Glock

Something a bit different this time — though still a retro review.  This one is from February 13, 2012.

While I enjoy occasionally shooting them, I don’t actually read about guns that much.  I asked for a review copy of this from Amazon because I was more curious about the history around the gun than the mechanics of the gun.

Review: Glock: The Rise of America’s Gun, Paul M. Barrett, 2012.Glock

Initially, the subtitle of this book raised my hackles. When at the range, I’ve seen plenty of people firing handguns not the brainchild of Austrian Gaston Glock. And certainly not every American gun owner has a Glock.

Yet, Barrett ultimately justifies that subtitle. While not every private American gun owner may have a Glock, most state, Federal, and local law enforcement organizations do own them and so do many elite U.S. military units. And, once you throw in the imitators of Glock, the Smith and Wesson Sigmas, the Springfield XDs, and guns made by other manufacturers, the Glock is, indeed, in the majority.

How that happened, the combination of cunning business practices, dead FBI agents, terrorism fears, Hollywood productions, rap music, and honest-to-goodness technological innovation, made the foreign Glock as legendary in the American mind as Colonel Colt’s American revolvers once were is the story Barrett tells and tells concisely and interestingly.

I suspect there will be at least some part of that story new to most readers.

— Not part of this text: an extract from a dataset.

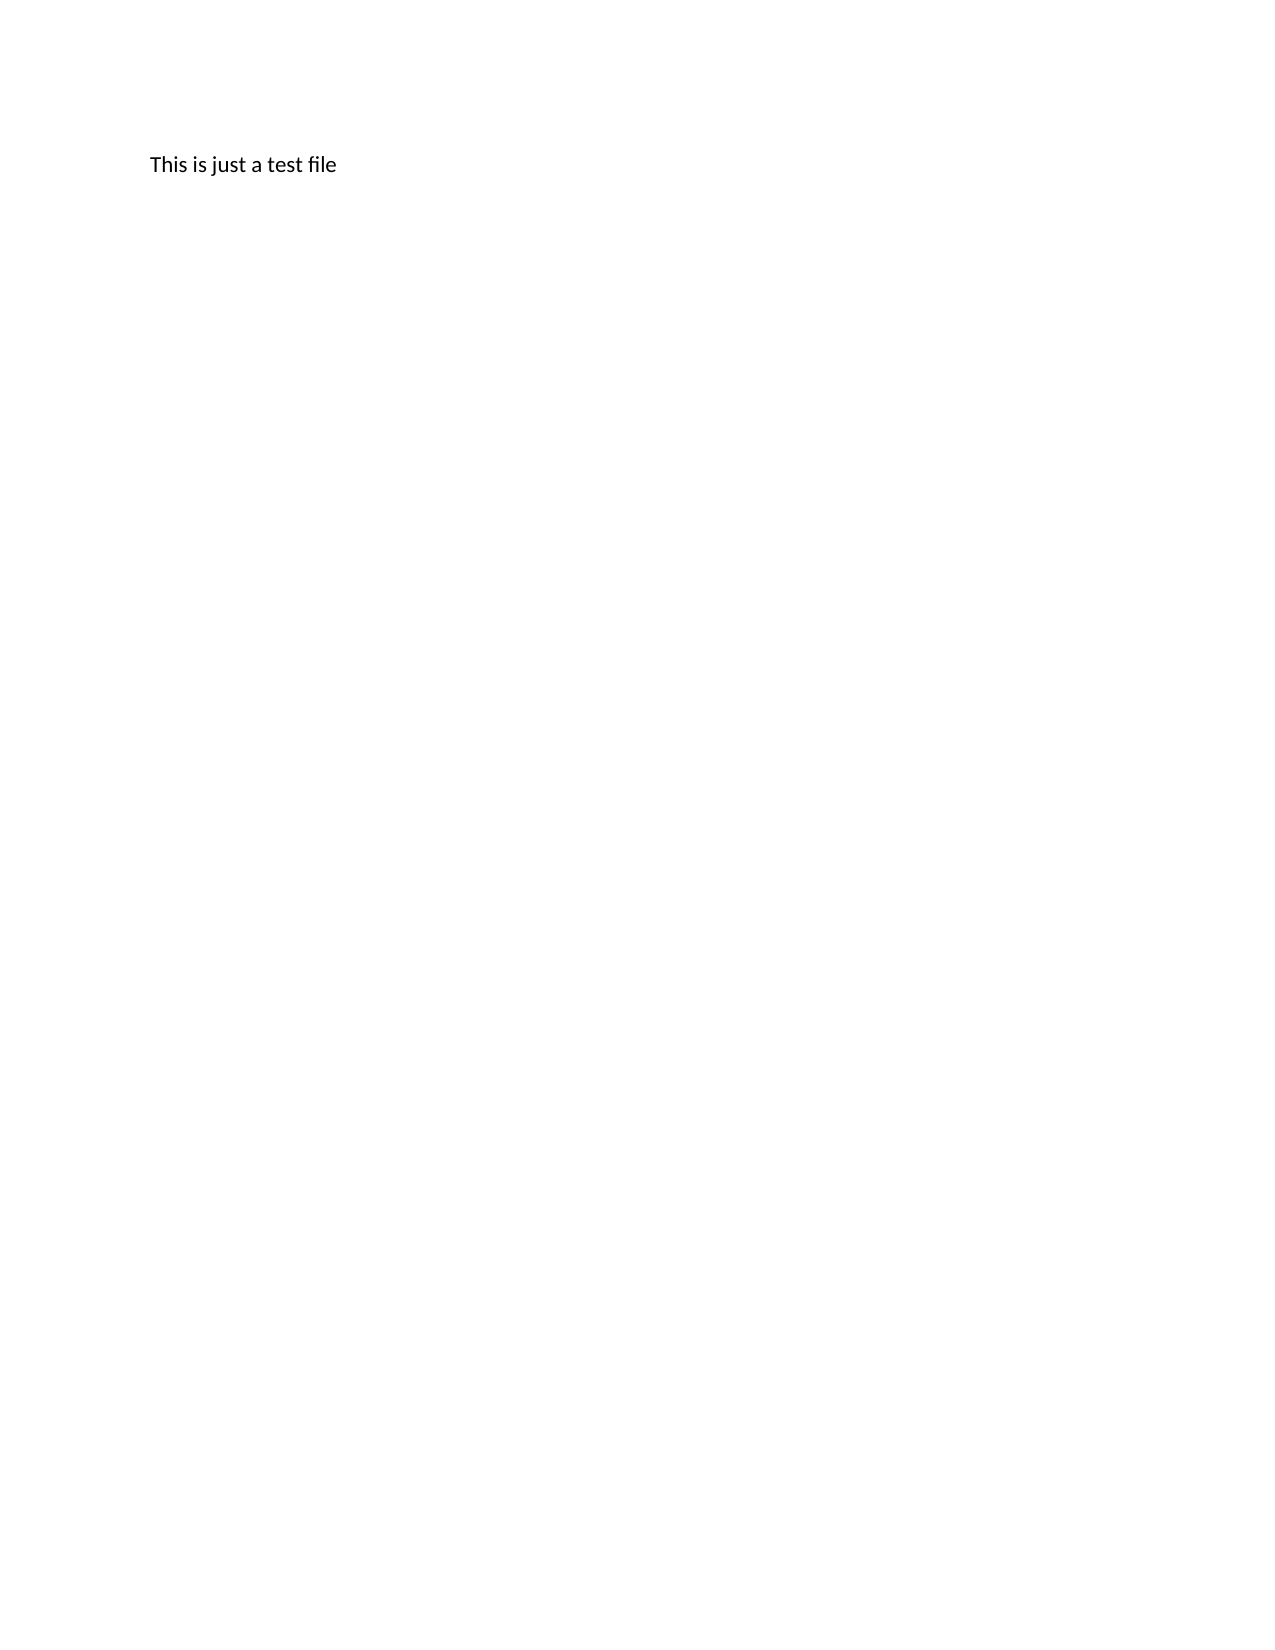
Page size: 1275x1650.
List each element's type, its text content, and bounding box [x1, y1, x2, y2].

text This is just a test file [150, 150, 1125, 178]
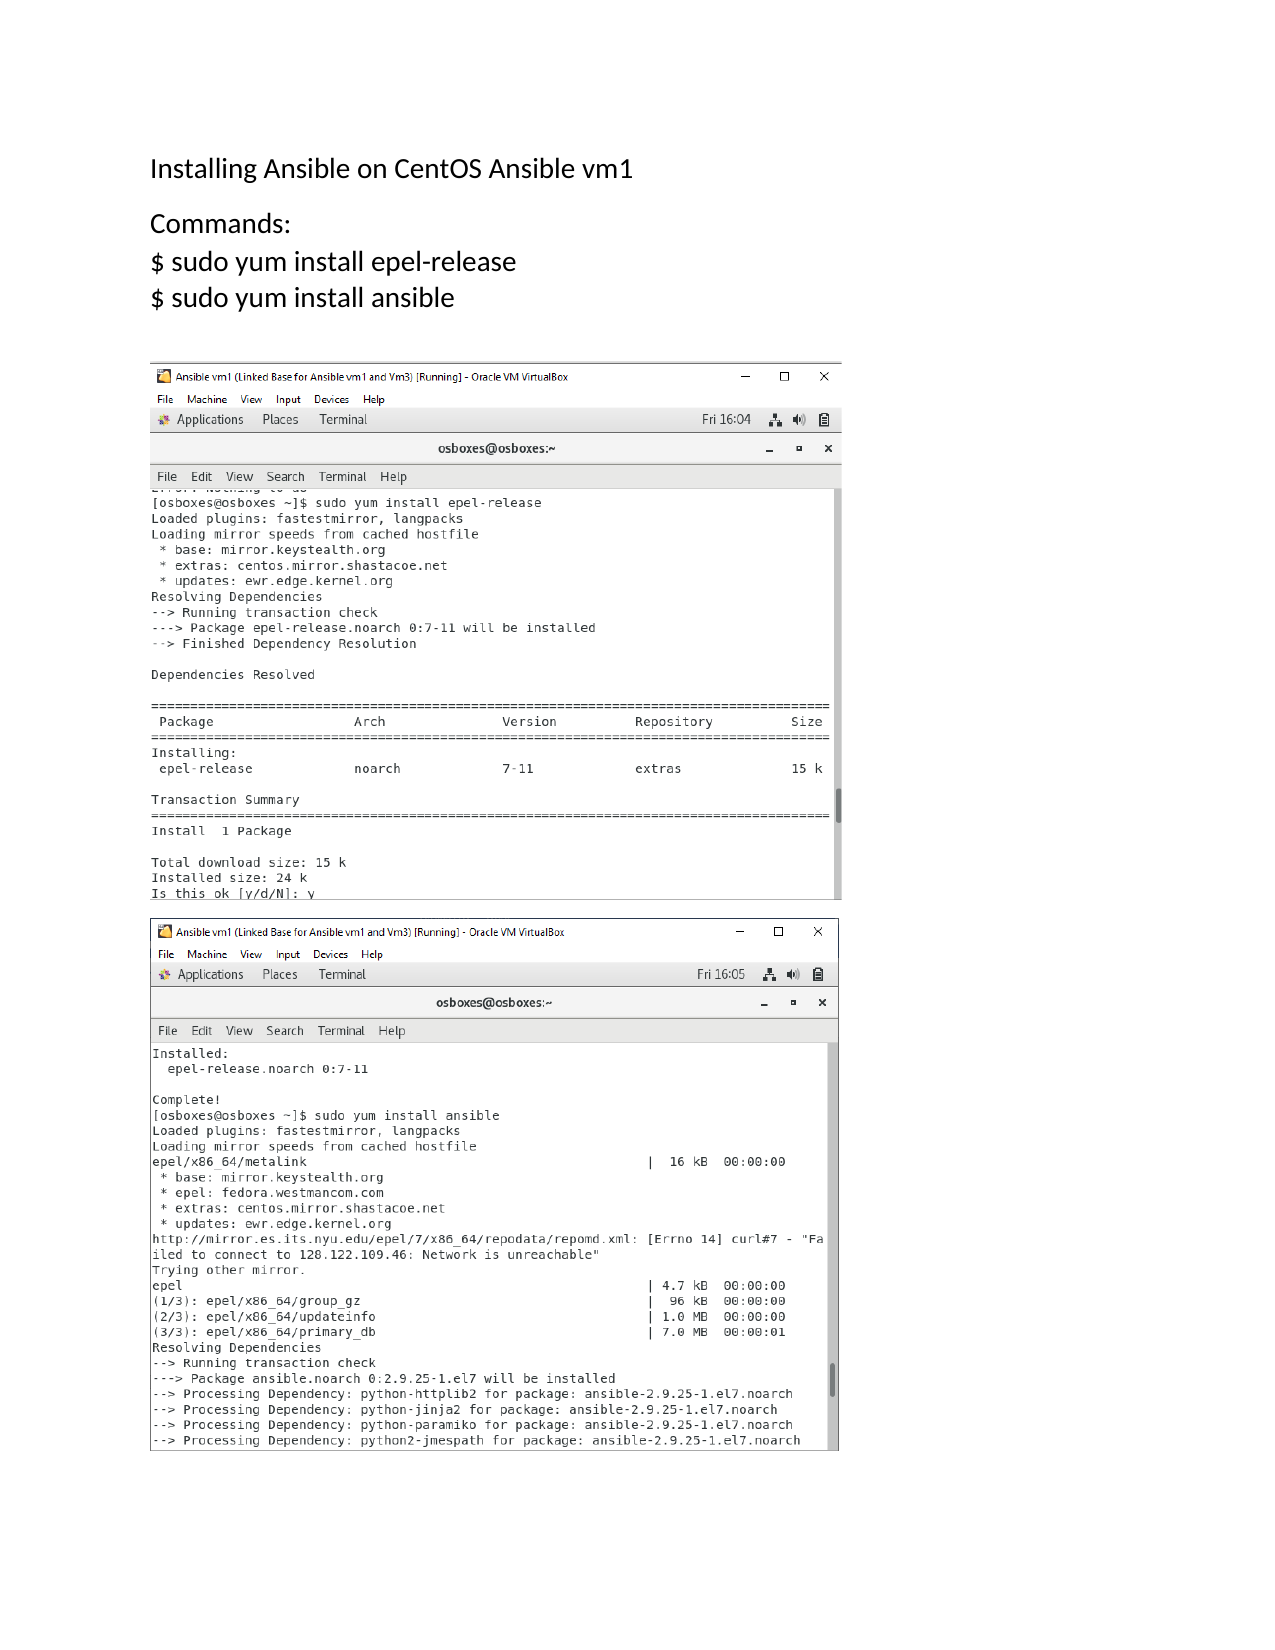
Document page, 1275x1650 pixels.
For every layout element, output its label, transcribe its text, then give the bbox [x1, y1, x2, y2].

While the rabid Glock cultists who hang out at the online forum glocktalk.com may confuse innovation and high reliability with technological perfection, there is no denying that the Glock pistol brought three important innovations to handguns: a frame of Tenifer polymer to reduce weight which also made production cheaper, fewer parts than its competitors which further lowered cost and increased reliability, and putting a safety on a trigger rather than the traditional positioning on the frame of the gun.

Now anyone with even a passing acquaintance with modern handguns probably knows this already, knows how Glock benefited from the wake of the infamous Miami Shootout of 1986, and knows of the bogus fears that Glock was a “plastic gun” undetectable by airport security. But Barrett, since he isn’t writing a book for gun enthusiasts per se, tells us anyway, and even those who know the broad details of those stories may learn new details. For instance, while I knew the Miami Shootout (which left two FBI agents dead, three permanently crippled, and two others injured before killing two bank robbers) could be seen as an example of bad training in available weapons and the consequences of not using body armor rather than the need to replace six-shot revolvers with 17-round Glocks, I did not know that the two robbers were unusually skilled in combat having received training served either in the Special Forcers or as a military policeman. Nor was I aware, while certain politicians and U.S. government officials were depicting the Glock as a “hijacker’s special”, the FAA and BATF had already debunked the myth of its undetectability at the airport.

What gun enthusiasts might find most interesting here is the history and working of the Glock Company — or, more accurately, whatever corporate entity actually owns and profits from Glock handguns since Gaston Glock created a nest of shell companies to avoid Austrian and American corporate income tax and protect his business from predatory attorneys looking to cash in on – mostly – questionable liability suits including the idea that gun manufacturers should be liable for the damages caused by criminals wielding their products. The man who helped create that international legal camouflage was, eventually, to be involved in an assassination attempt on Glock’s life using, of all things, a rubber mallet. Another highlight of the book is the selection of a stripper – Glock’s American branch is headquarterd in Smyrna, George and lavish corporate entertainment was held at the local Gold Club strip club – to represent the company at a Vegas trade show. She proved surprisingly adept at the theory and use of Mr. Glock’s products. And, of course, there is the fairly well known practice of Glock using a generous gun trade-in policy – as well as the very real value of its product – to make massive inroads into the hearts, minds, and budgets of America’s police departments.

It was this look at the business of Glock firearms – from Glock being a completely novice gun designer (the degree of expertise he gained from Austrians expert in the field is not completely known) – to an international business selling a revered product is what interested me most, and Barrett has long experience covering this as a journalist.

However, both those ignorant and also quite knowledgeable of guns will appreciate Barrett’s technical explanations. Practical experience using a Glock during a combat pistol competition came after being tutored by the well-known defensive handgun trainer Massad Ayoob.

Given how Glock was often at the center of gun control debates, Barrett doesn’t avoid the politics of guns. While he notes that, however much it was the gun mentioned in rap, the actual guns used in the ‘hood were not Glocks and, apart from some high profile mass shootings, Glock was not disproportionately represented in the criminal use of guns. He also shows how Glock, given its huge government contracts, was not always a stalwart defender of Americans’ Second Amendment rights. I think Barrett is too hard on the NRA, but I concede his suggestion that wider availability of state mental health records to screen gun purchasers may be valueable.

So, apart from super diehard Glock enthusiasts who have paid attention to all things Glock and Glock related in the last thirty years, this book should appeal to anyone curious about this legendary weapon.